「私、その味噌おにぎりが大好きだったんです。おばあちゃんはもういないけれど……」

 味噌おにぎりだったら私も大学生になってすぐ作ってみたけれど、おばあちゃんの味とは似ても似つかなかった。
 でも、この人なら、もしかして――。

「わかった」

 一心さんはそう言うと、奥の厨房に消えて行ってしまった。

「大丈夫よ、安心して待ってましょ」

 と言う響さんと、無言のミャオちゃんの間で緊張しながらお茶をすする。

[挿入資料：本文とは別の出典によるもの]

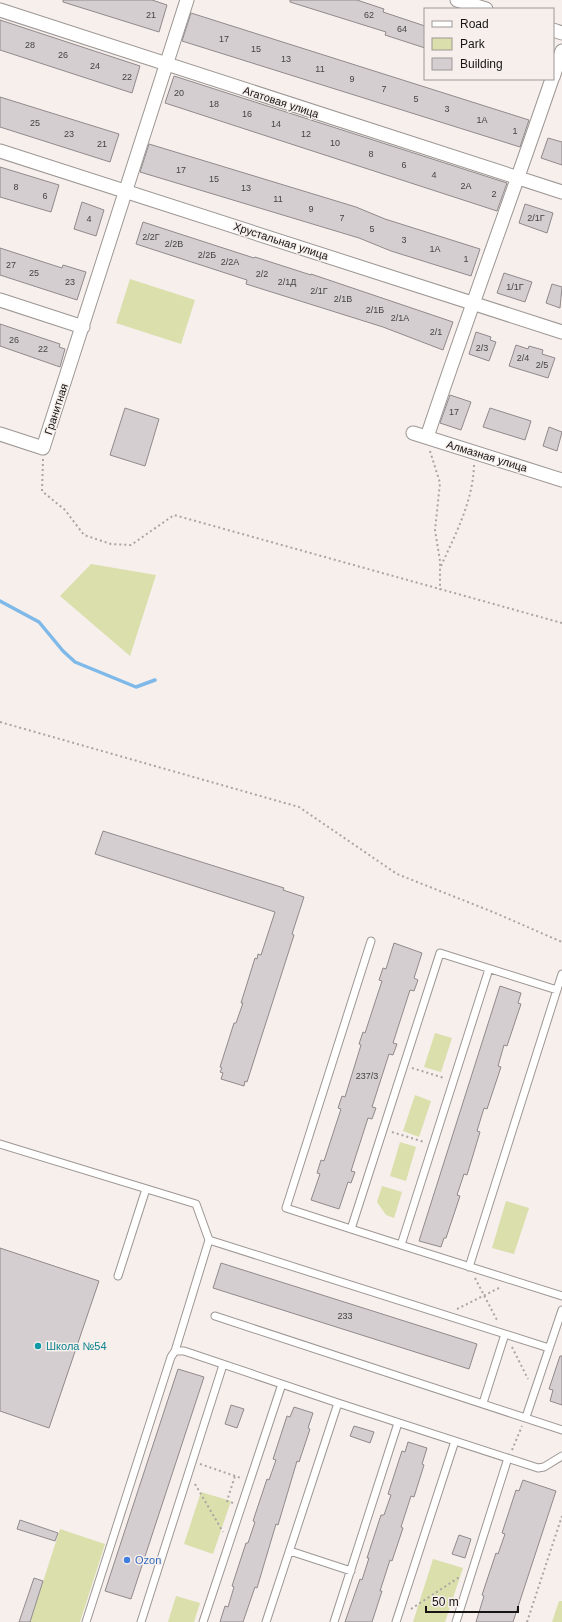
<svg xmlns="http://www.w3.org/2000/svg" width="562" height="1622" viewBox="0 0 562 1622" font-family="Helvetica,sans-serif">
	<style>
		.green { fill: #dadfac }
		.lines { fill: none; stroke-linecap: round; stroke-linejoin: round }
		.stream { stroke: #7eb9e9; stroke-width: 3.5 }
		.building { fill: #d4ced1; stroke: #908a8d }
		.service-casing { stroke: #9d9794; stroke-width: 9 }
		.minor-casing { stroke: #9d9794; stroke-width: 15 }
		.path { stroke: #aaa5a3; stroke-width: 2; stroke-dasharray: 2 3; stroke-linecap: butt }
		.service { stroke: #fff; stroke-width: 7 }
		.minor { stroke: #fff; stroke-width: 13 }
		.culture-dot { fill: #0f9aa8; stroke: #f6efec; stroke-width: 1.5 }
		.shop-dot { fill: #3f7fe0; stroke: #f6efec; stroke-width: 1.5 }
		.labels { text-anchor: middle; stroke-width: 3; stroke-linejoin: round; paint-order: stroke }
		.number-label { font-size: 9px; fill: #464343 }
		.street-label { font-size: 11px; fill: #171514; stroke: #f6efec }
		.culture-label { font-size: 11px; fill: #0d838f; stroke: #f6efec; text-anchor: start }
		.shop-label { font-size: 11px; fill: #366cbe; stroke: #f6efec; text-anchor: start }
	</style>
	<rect width="100%" height="100%" fill="#f6efec"/>
	<!-- green -->
	<path class="green" d="M130,279l65,21 -14,44 -65,-21z
		M91,564l65,11 -26,81 -70,-60z
		M435,1033l17,5 -11,34 -17,-5z
		M415,1095l16,6 -12,36 -16,-6z
		M400,1142l16,5 -10,34 -16,-5z
		M382,1186l20,6 -8,26 -8,-3 -9,-13z
		M506,1201l23,7 -15,46 -22,-6z
		M201,1492l30,9 -18,53 -29,-10z
		M60,1529l45,15 -25,78h-50z
		M433,1559l30,9 -18,54h-32z
		M176,1596l24,7 -6,19h-26z
		M559,1601h3v21h-10z"/>
	<g class="lines">
		<!-- stream -->
		<path class="stream" d="M0,601l39,21 24,29 12,11 61,25 19,-7"/>
	</g>
	<!-- building -->
	<path class="building" d="M63,0h89l15,5 -8,27 -96,-30z
		M290,0h67l27,9 -1,3 42,14v22l-40,-13 1,-3 -96,-30z
		M191,13l338,107 -9,27 -338,-106z
		M0,20l140,46 -8,27 -132,-43z
		M174,76l333,107 -10,28 -332,-108z
		M0,97l119,37 -9,28 -110,-35z
		M548,138l14,4v23l-21,-7z
		M149,144l207,63 29,12 95,30 -9,27 -80,-25 -32,-13 -219,-66z
		M0,167l59,18 -8,27 -51,-15z
		M82,202l22,8 -8,26 -22,-7z
		M525,204l28,9 -6,20 -28,-10z
		M143,222l111,36 1,-1 56,18v-1l142,48 -10,28 -60,-23 -137,-43 1,-4 -111,-36z
		M0,248l62,20 1,-3 23,7 -9,28 -77,-25z
		M504,273l28,9 -7,20 -28,-9z
		M552,284l10,3 -2,21 -14,-5z
		M0,324l60,20 -1,3 6,2 -5,18 -60,-21z
		M476,332l15,5 -1,3 6,2 -7,19 -20,-7z
		M516,345l12,4 1,-3 14,4 -1,4 13,4 -7,20 -39,-12z
		M450,395l21,7 -10,28 -21,-7z
		M125,408l34,11 -14,47 -35,-11z
		M490,408l41,13 -6,19 -42,-13z
		M549,427l13,5 -5,19 -14,-5z
		M103,831l181,57 -1,2 21,7 -12,37 2,1 -47,147 -2,-1 -1,5 -23,-7 2,-6 -3,-1 2,-4 -2,-1 14,-44h2l7,-20h-2l14,-45 2,1 1,-5 3,1 14,-43 -180,-58z
		M394,943l28,10 -8,25 4,2 -4,11 -4,-1 -17,53 4,1 -4,11 -4,-1 -17,53 4,1 -4,11 -4,-1 -17,53 4,1 -4,11 -3,-1 -9,27 -28,-9 9,-26 -3,-1 4,-13 3,1 17,-52 -3,-1 4,-12 3,1 16,-52 -2,-1 4,-12 2,1 17,-52 -3,-1 4,-12 3,1z
		M500,986l21,7 -3,10 3,1 -14,42 -3,-1 -6,21 3,1 -14,42 -3,-1 -7,23 3,1 -13,43 -3,-1 -7,21 3,1 -14,42h-2l-3,9 -22,-6z
		M0,1248l99,33 -50,147 -49,-17z
		M221,1263l256,81 -8,25 -256,-81z
		M560,1356h2v49l-12,-4 3,-11 -4,-1z
		M178,1369l26,8 -73,222 -26,-8z
		M231,1405l13,4 -7,19 -12,-4z
		M294,1407l19,6 -5,15 2,1 -11,33 -2,-1 -19,64 -2,-1 -19,64 -2,-1 -12,35h-23l5,-16 3,1 6,-20 -2,-1 14,-43h2l7,-21 -2,-1 14,-42 2,1 7,-20 -3,-1 14,-43 3,1z
		M354,1426l20,6 -4,11 -20,-7z
		M408,1442l19,6 -5,16 2,1 -10,32 -3,-1 -10,31 2,1 -11,33 -2,-1 -10,31h2l-10,31h-27l15,-43 2,1 7,-22h-2l14,-43h3l7,-20 -3,-1 14,-43 3,1z
		M523,1480l33,11 -43,131h-37l8,-26 -2,-1 14,-42 2,1 7,-20 -3,-1 14,-43 3,1z
		M20,1520l38,13 -3,8 -38,-12z
		M459,1535l12,4 -6,19 -13,-4z
		M34,1578l9,3 -13,41h-11z"/>
	<g class="lines">
		<!-- service casing -->
		<g class="service-casing">
			<path id="service" d="M489,969l-88,276 161,51
				M0,1144l196,60 13,36
				M351,1229l-65,-21 85,-267
				M401,1245l-50,-16 89,-276 117,37
				M469,1267l93,-293
				M118,1276l28,-87
				M215,1316l347,114
				M175,1351h9l154,52 200,65 6,-1 18,-11
				M483,1403l22,-69
				M526,1417l36,-107
				M290,1551l61,20
				M86,1622l85,-265 4,-6 34,-111 340,108
				M141,1622l82,-257
				M203,1622l79,-238
				M266,1622l72,-219
				M334,1622l64,-199
				M396,1622l59,-181
				M456,1622l52,-164"/>
		</g>
		<!-- minor casing -->
		<g class="minor-casing">
			<path id="minor" d="M457,0l29,9
				M0,10l562,182
				M553,30l9,3
				M553,77l9,-26
				M0,151l562,181
				M0,300l83,27
				M413,433l149,47
				M0,434l43,14 144,-448
				M427,437c40,-120 84,-238 125,-358"/>
		</g>
		<!-- path -->
		<path class="path" d="M430,451l10,32 -5,47 5,31v29
			M43,459l-1,32 23,19 19,25 27,9 20,1 43,-30 388,108
			M441,566c15,-33 32,-65 33,-101
			M0,722l299,85 98,67 96,38 69,30
			M412,1068l32,10
			M392,1132l32,10
			M475,1278l23,44
			M457,1309l44,-22
			M512,1347l16,32
			M512,1450l10,-24
			M200,1464l41,14
			M195,1484l28,48
			M233,1503l-6,-2 8,-25
			M411,1609l50,-33
			M527,1622l35,-106"/>
		<!-- service -->
		<use href="#service" class="service"/>
		<!-- minor -->
		<use href="#minor" class="minor"/>
	</g>
	<!-- markers -->
	<circle class="culture-dot" cx="38" cy="1346" r="4"/>
	<circle class="shop-dot" cx="127" cy="1560" r="4"/>
	<g class="labels">
		<!-- number labels -->
		<g class="number-label">
			<text x="151" y="18">21</text>
			<text x="369" y="18">62</text>
			<text x="402" y="32">64</text>
			<text x="224" y="42">17</text>
			<text x="30" y="48">28</text>
			<text x="256" y="52">15</text>
			<text x="63" y="58">26</text>
			<text x="286" y="62">13</text>
			<text x="95" y="69">24</text>
			<text x="320" y="72">11</text>
			<text x="127" y="80">22</text>
			<text x="352" y="82">9</text>
			<text x="384" y="92">7</text>
			<text x="179" y="96">20</text>
			<text x="416" y="102">5</text>
			<text x="214" y="107">18</text>
			<text x="447" y="112">3</text>
			<text x="247" y="117">16</text>
			<text x="482" y="123">1А</text>
			<text x="35" y="126">25</text>
			<text x="276" y="127">14</text>
			<text x="515" y="134">1</text>
			<text x="69" y="137">23</text>
			<text x="306" y="137">12</text>
			<text x="335" y="146">10</text>
			<text x="102" y="147">21</text>
			<text x="371" y="157">8</text>
			<text x="404" y="168">6</text>
			<text x="181" y="173">17</text>
			<text x="434" y="178">4</text>
			<text x="214" y="182">15</text>
			<text x="466" y="189">2А</text>
			<text x="16" y="190">8</text>
			<text x="246" y="191">13</text>
			<text x="494" y="197">2</text>
			<text x="45" y="199">6</text>
			<text x="278" y="202">11</text>
			<text x="311" y="212">9</text>
			<text x="342" y="221">7</text>
			<text x="536" y="221">2/1Г</text>
			<text x="89" y="222">4</text>
			<text x="372" y="232">5</text>
			<text x="151" y="240">2/2Г</text>
			<text x="404" y="243">3</text>
			<text x="174" y="247">2/2В</text>
			<text x="435" y="252">1А</text>
			<text x="207" y="258">2/2Б</text>
			<text x="466" y="262">1</text>
			<text x="230" y="265">2/2А</text>
			<text x="11" y="268">27</text>
			<text x="34" y="276">25</text>
			<text x="262" y="277">2/2</text>
			<text x="70" y="285">23</text>
			<text x="287" y="285">2/1Д</text>
			<text x="515" y="290">1/1Г</text>
			<text x="319" y="294">2/1Г</text>
			<text x="343" y="302">2/1В</text>
			<text x="375" y="313">2/1Б</text>
			<text x="400" y="321">2/1А</text>
			<text x="436" y="335">2/1</text>
			<text x="14" y="343">26</text>
			<text x="482" y="351">2/3</text>
			<text x="43" y="352">22</text>
			<text x="523" y="361">2/4</text>
			<text x="542" y="368">2/5</text>
			<text x="454" y="415">17</text>
			<text x="367" y="1079">237/3</text>
			<text x="345" y="1319">233</text>
		</g>
		<!-- street labels -->
		<g class="street-label">
			<text transform="translate(281 102) rotate(18)" y="4">Агатовая улица</text>
			<text transform="translate(281 241) rotate(18)" y="4">Хрустальная улица</text>
			<text transform="translate(56 409) rotate(-72)" y="4">Гранитная</text>
			<text transform="translate(487 456) rotate(17)" y="4">Алмазная улица</text>
		</g>
		<!-- culture labels -->
		<g class="culture-label">
			<text x="46" y="1350">Школа №54</text>
		</g>
		<!-- shop labels -->
		<g class="shop-label">
			<text x="135" y="1564">Ozon</text>
		</g>
	</g>
	<!-- legend -->
	<rect x="424" y="8" width="130" height="72" fill="#f6efec" stroke="#9d9896"/>
	<rect x="432" y="21" width="20" height="6" fill="#ffffff" stroke="#9d9896"/>
	<text x="460" y="28" font-size="12" fill="#171514">Road</text>
	<rect x="432" y="38" width="20" height="12" fill="#dadfac" stroke="#9d9896"/>
	<text x="460" y="48" font-size="12" fill="#171514">Park</text>
	<rect x="432" y="58" width="20" height="12" fill="#d4ced1" stroke="#9d9896"/>
	<text x="460" y="68" font-size="12" fill="#171514">Building</text>
	<!-- scale -->
	<path d="M426 1606v6h92v-6" fill="none" stroke="#171514" stroke-width="2"/>
	<text x="432" y="1606" font-size="12" fill="#171514" stroke="#f6efec" stroke-width="3" paint-order="stroke">50 m</text>
</svg>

やがて、いい匂いのするお皿を持って一心さんが戻ってきた。

「お待たせしました」

 と言って、カウンターにコトリと置いたお皿を私の前に寄せる。
 木のお皿の上には、味噌おにぎりとたくあん、きゅうりの漬物が載っている。ほかほかと湯気をたてるおにぎりは綺麗な三角で、味噌の香ばしい匂いが鼻先まで漂ってくる。

「さめないうちに、どうぞ」
「……いただきます」

 あつあつのおにぎりを両手で持って、「あちち」と言いながらかぶりつく。
 ちゃんと、食べられるだろうか。
 躊躇して小さめになってしまったひとくちだったけれど、咀嚼した瞬間、懐かしい味が口いっぱいに広がった。

「お米が……甘い! 焦げ目のついた味噌もちょうどいいしょっぱさです……! おにぎりも、米がつぶれないようふわっと握ってあるのに、形が全然崩れない……!」
「そうか」

 一心さんが、ほっとしたような顔で私の言葉に頷く。